Zorg en ondersteuning blijven volgens het Kabinet in de toekomst
alleen betaalbaar en bereikbaar, wanneer burgers verantwoordelijkheid
voor elkaar dragen. Eigen draagkracht, zelfzorg, maatschappelijke
binding en vrijwilligerswerk gaan vooraf aan professionele
arrangementen van zorg en welzijn. Dit is de achterliggende gedachte
van de Wmo. De gemeenten moeten dit door een samenhangend lokaal
beleid mogelijk te maken.
Nieuwe taken voor gemeenten
De nieuwe taken uit de WMO waarop de Groningse gemeenten zich
gezamenlijk gaan voorbereiden zijn:
1. Het bevorderen van de sociale samenhang en leefbaarheid van
dorpen, wijken en buurten.
2. Lichte hulp bij opvoedingsproblemen.
3. Informatie en advies over beschikbare voorzieningen.

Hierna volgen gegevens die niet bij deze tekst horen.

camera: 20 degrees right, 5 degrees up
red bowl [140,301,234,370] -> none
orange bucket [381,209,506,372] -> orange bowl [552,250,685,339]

4. Het ondersteunen van mantelzorgers en vrijwilligers.
5. Het bevorderen van de deelname aan het maatschappelijke verkeer en
van het zelfstandig functioneren van mensen met een beperking of
een chronisch psychisch probleem.
6. Het verlenen van voorzieningen aan mensen met een beperking of een
chronisch psychisch probleem.
7. Het bieden van maatschappelijke opvang, waaronder vrouwenopvang.
8. Het bevorderen van de openbare geestelijke gezondheidszorg.

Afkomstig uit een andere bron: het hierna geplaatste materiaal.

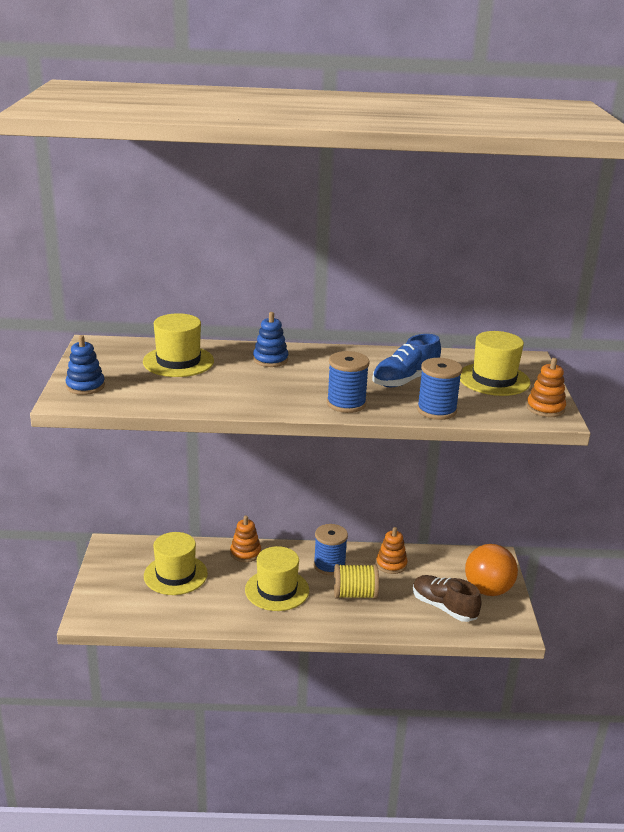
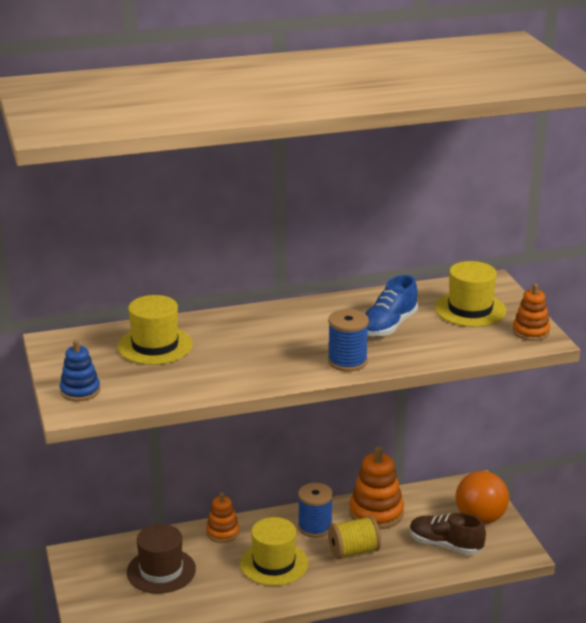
camera: 15 degrees left, 0 degrees up
yellow hat [144,532,208,595] -> brown hat [127,524,196,594]
blue stacking toy [253,312,288,367] -> none
orange stacking toy [376,527,407,574] -> orange stacking toy [349,446,404,529], size x1.66
blue spool [417,358,462,420] -> none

9. Het bevorderen van verslavingsbeleid.
10. Wonen, zorg en welzijn voor kwetsbare groepen.
Projectuitvoering
Aan het project doen 24 van de 25 Groningse gemeenten mee. De gemeente
Groningen volgt een eigen voorbereidingstraject, maar zal met de
'projectgemeenten' wel expertise en informatie uitwisselen. Het
project garandeert dat de gemeenten de nieuwe taken op een goede
manier kunnen oppakken op het moment dat de Wmo van kracht wordt. Ook
voor de kleinere gemeenten - die minder menskracht hebben - wordt dit
nu mogelijk gemaakt.
Het project heeft een looptijd van 1 jaar. De gemeenten hebben een
stuurgroep gevormd die de voortgang van het project in de gaten houdt.

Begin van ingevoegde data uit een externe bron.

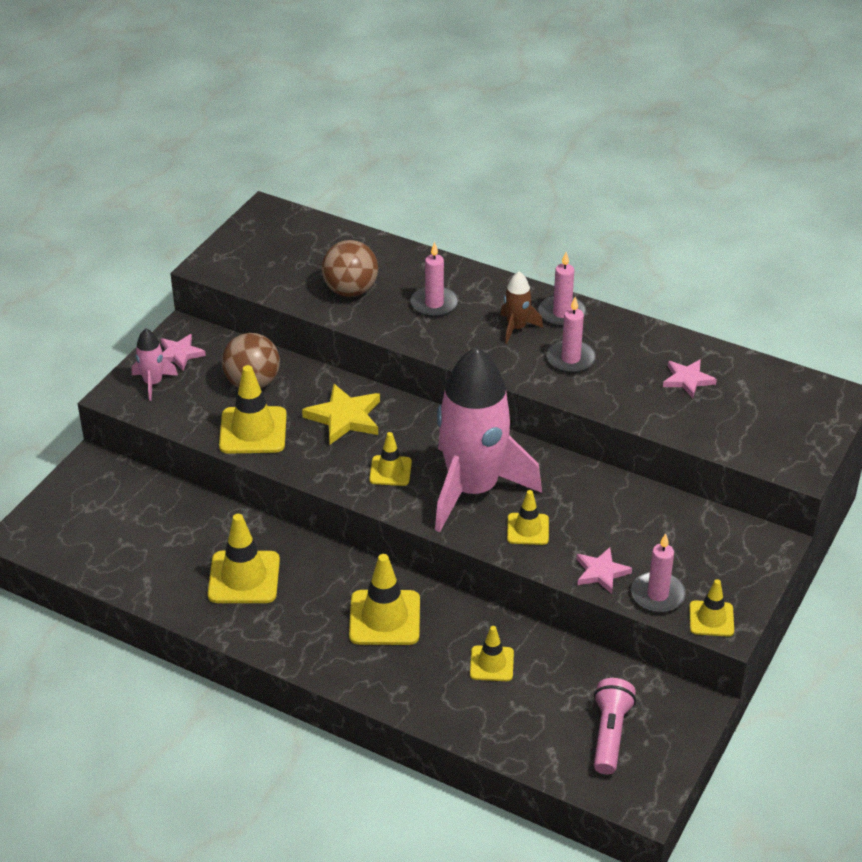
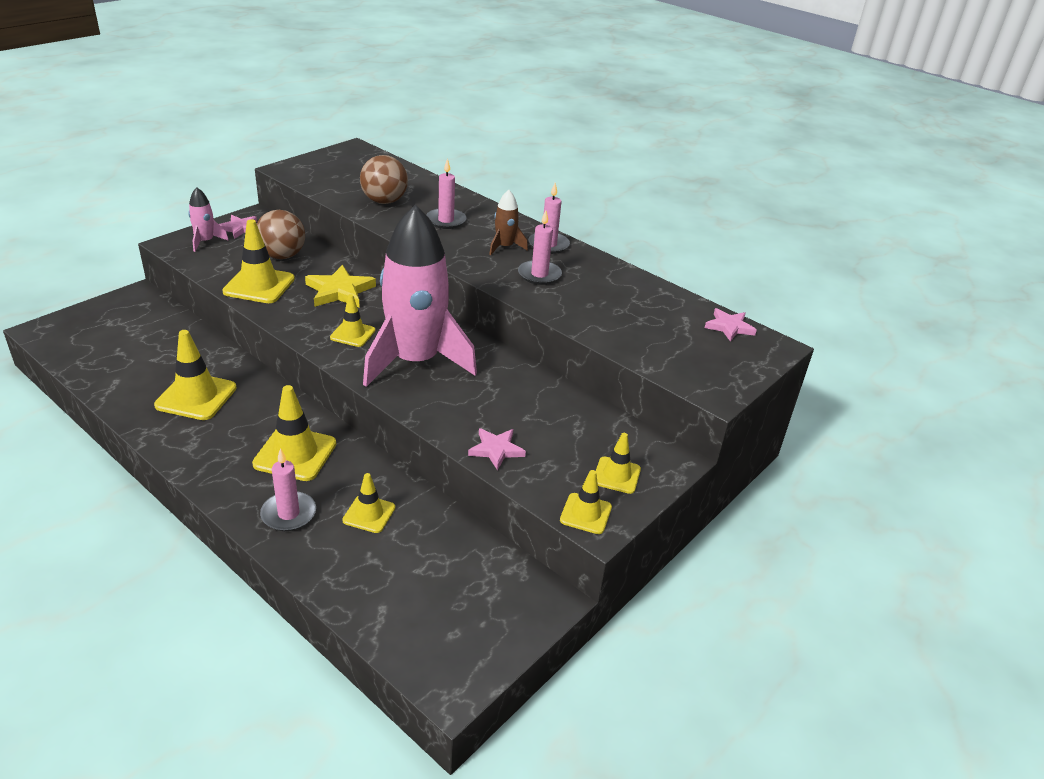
camera: 10 degrees right, 5 degrees down
yellow traffic cone [507,490,549,545] -> yellow traffic cone moved to [596,433,641,494]
pink flashlight [594,678,636,775] -> none
pink candle [631,533,686,613] -> pink candle moved to [260,448,316,531]
pink star [663,359,717,398] -> pink star moved to [705,308,757,342]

In de stuurgroep zitten voor elk WGR-gebied* één portefeuillehouder
zorg en één portefeuillehouder wonen, en de VGG levert de voorzitter
(Cor Drost, wethouder Hoogezand-Sappemeer).
Kosten
De projectkosten bedragen EUR 446.000,-. De gemeenten dragen EUR
275.000,- bij, waarvan een deel in menskracht. De rest wordt
gefinancierd door de provincie (EUR 100.000,-), het ministerie van VWS
(EUR 20.000,-), zorgverzekeraar Menzis (EUR 35.000,-) en de Vereniging
van Groninger Gemeenten (EUR 16.000,-).
Proeftuin VWS
Het ministerie van VWS heeft het project als "proeftuin" aangemerkt
voor het thema "mantelzorg en vrijwillige thuiszorg". Dit betekent dat
de Groninger gemeenten van VWS de opdracht krijgen om te
experimenteren hoe dit thema uit de Wmo vorm kan krijgen. De
resultaten komen voor de rest van het land beschikbaar.
* Nederland is ingedeeld in 42 WGR-gebieden. Deze indeling berust op
de Wet Gemeenschappelijke Regelingen van 1 januari 1985. De provincie
Groningen is ingedeeld in drie gebieden: Regio Noord Groningen, Regio
Centraal Groningen en Regio Oost Groningen.